Territories that they will support the Dehcho First Nations in working for a balanced and fair Dehcho land use plan which places the highest priority on protecting watersheds and ecological sensitive areas? Mahsi.

Question 260-16(3): Dehcho Process
Oral Questions

Floyd Roland Inuvik Boot Lake

I’m not sure if the Member’s trying to have me speak to establishing new mandates with the Government of the Northwest Territories. The balance that we bring to the table is the fact that there is an existing land claims self-government discussions that have happened. There are quite a number of them going on. There are models that have been agreed to in the past and past mandates established that have not been changed. In fact, as time has evolved, that is one of the reasons why one of the departments I work with, Aboriginal Affairs and Intergovernmental Relations, is looking at reviewing those mandates and working with Members on those pieces. We have to come to the table looking at the, as the Member said, for the best interests of the people of the Northwest Territories and making sure we have a workable system for the people of the Northwest Territories after all the self-government tables have been discussed and concluded. At times that means we differ from different regions or communities on their initiatives. But for the interest of all the people, we try to come to the table with a balanced approach that would mean the agreements can be implemented and that the regions and communities have the capacity to fulfill what has been negotiated.
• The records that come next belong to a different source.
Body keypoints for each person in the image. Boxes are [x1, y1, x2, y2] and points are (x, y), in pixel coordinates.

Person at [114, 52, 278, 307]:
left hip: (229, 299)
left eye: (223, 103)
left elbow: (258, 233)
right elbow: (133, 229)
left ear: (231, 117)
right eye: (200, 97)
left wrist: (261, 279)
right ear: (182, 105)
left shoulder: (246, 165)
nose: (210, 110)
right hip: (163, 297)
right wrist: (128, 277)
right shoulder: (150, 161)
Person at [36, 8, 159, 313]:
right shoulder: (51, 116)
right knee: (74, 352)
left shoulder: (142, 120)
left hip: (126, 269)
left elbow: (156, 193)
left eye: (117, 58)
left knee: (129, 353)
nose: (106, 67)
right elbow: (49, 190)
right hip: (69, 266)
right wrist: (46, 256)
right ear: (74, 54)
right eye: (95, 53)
Question 260-16(3): Dehcho Process
Oral Questions

Kevin A. Menicoche Nahendeh

I guess the perception of our government that is out there, and I would just like to quote really quickly, is that when one of the participants in our leadership meeting in Fort Simpson last week said, “I don’t like the federal government, and the territorial government is right there behind them.” That’s a frustration that they are seeing with the Dehcho Process negotiations. That’s how they see our government. I’d like to ask the Premier once again, will the government change their mindset about not only helping the federal government, but it’s time to start helping the Dehcho people and the Dehcho Process?
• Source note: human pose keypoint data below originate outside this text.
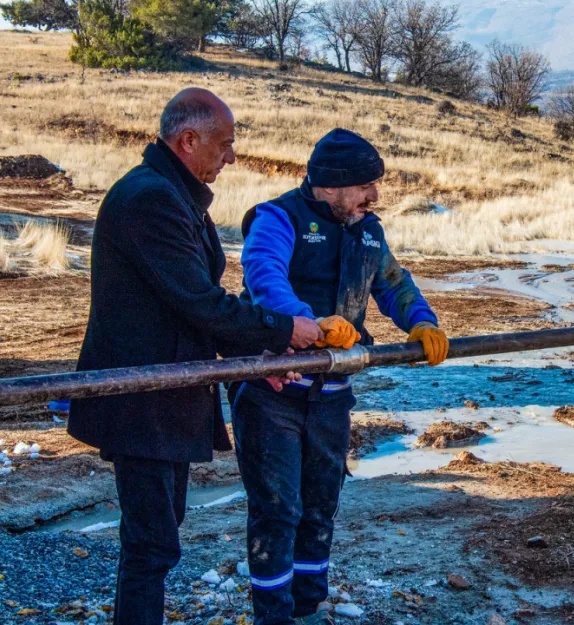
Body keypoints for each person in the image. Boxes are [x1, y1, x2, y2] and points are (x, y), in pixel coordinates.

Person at [67, 88, 324, 625]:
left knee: (156, 539)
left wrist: (257, 361)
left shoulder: (172, 194)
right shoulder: (151, 200)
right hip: (144, 399)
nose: (231, 157)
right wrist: (284, 333)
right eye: (225, 145)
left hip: (166, 396)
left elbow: (189, 307)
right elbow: (199, 302)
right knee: (151, 547)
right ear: (188, 140)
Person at [232, 128, 449, 624]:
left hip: (333, 395)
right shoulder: (277, 218)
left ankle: (309, 605)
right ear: (331, 185)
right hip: (273, 390)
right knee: (276, 508)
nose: (374, 196)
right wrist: (309, 325)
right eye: (365, 185)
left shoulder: (367, 229)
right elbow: (263, 277)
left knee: (320, 504)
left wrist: (421, 321)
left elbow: (393, 282)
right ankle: (273, 615)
Question 260-16(3): Dehcho Process
Oral Questions

Floyd Roland Inuvik Boot Lake

The area that we’ve been involved with in a number of cases, and yes, we’ve heard that in the past, and even at some of the meetings that are held from time to time, about our position. The simple fact is this government has taken a different approach. We’re looking at the big picture. We’re looking at what the possibilities in the North can mean when we have clarity, when it comes to self-government discussions and trying to help bring those to conclusion. That’s why we’ve established the regional leaders meeting tables and in fact, through those tables have begun the joint work on the Land Use Management Plan as well as the Water Strategy, through those tables. In fact,

that is again where we shared our information around the self-government financing issue. So we’re working with the aboriginal governments across the Northwest Territories to come with a common front from a northern perspective so that we can approach the federal government so that they can see how we want it to work in the Northwest Territories. So we are working with the First Nations and aboriginal governments in the Northwest Territories to come up with a common approach when it comes to engaging the federal government.

Question 260-16(3): Dehcho Process
Oral Questions

The Speaker Paul Delorey

Thank you, Mr. Roland. Final supplementary, Mr. Menicoche.

Question 260-16(3): Dehcho Process
Oral Questions

Kevin A. Menicoche Nahendeh

Thank you very much, Mr. Speaker. That’s exactly the point I’m getting at. For this government to indicate that they’re sincere, they have to be working with the Dehcho leadership and believe in the Dehcho process as well. This government has to step up to the plate. We’re going to have to see this process begin on a fair and reasonable rate. So I’d like to ask, will this government commit to continue to increase their working relationship with the Dehcho and assist them beginning their Dehcho negotiations process?